Saisie d’un vertige délicieux, Jane se jeta dans ses bras.

— Je vous adore ! Et puisque l’occasion se présente de vous le prouver… Seulement, laissez-moi lui reprendre ses lettres.

— Je t’interdis ce genre de littérature… point fait pour les jeunes filles. Allons-nous-en comme de bons petits enfants sages. (Paul s’inclina.) Mademoiselle voudra-t-elle bien accepter ma voiture et me recevoir, là-bas, chez elle, passé minuit ?

— Ah ! Je crois que je deviens folle ! Je descendrai par l’escalier de service. Je n’emporterai rien, pas même les robes qu’elle m’a données, je ne veux rien garder d’elle.
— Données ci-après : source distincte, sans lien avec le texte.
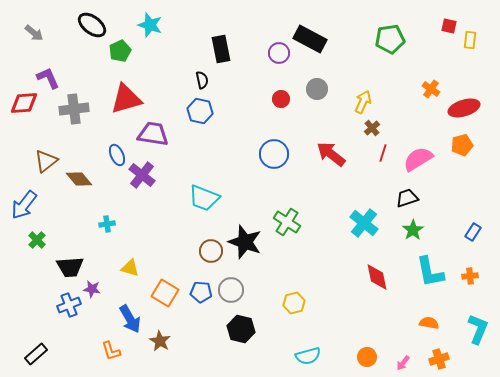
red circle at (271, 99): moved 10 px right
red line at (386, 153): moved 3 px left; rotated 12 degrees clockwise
Au revoir, prince Chérubin !… nous sommes fous !

— Au revoir, Janette.

Paul, en sortant de la chambre à coucher, rencontra son frère, debout, pensif sous l’un des globes-veilleuses du corridor. Sa haute taille semblait toujours plus haute, et ses yeux profonds encore plus sombres.

— J’avais justement besoin de te parler, Monsieur mon aîné, gronda le jeune homme. Je suis obligé de te déclarer que je sais tout, comme au dernier acte. Aussi bien, nous sommes ici dans des coulisses !…

Le regard trouble et lourd de Reutler se concentra sur le revers de l’habit de son cadet.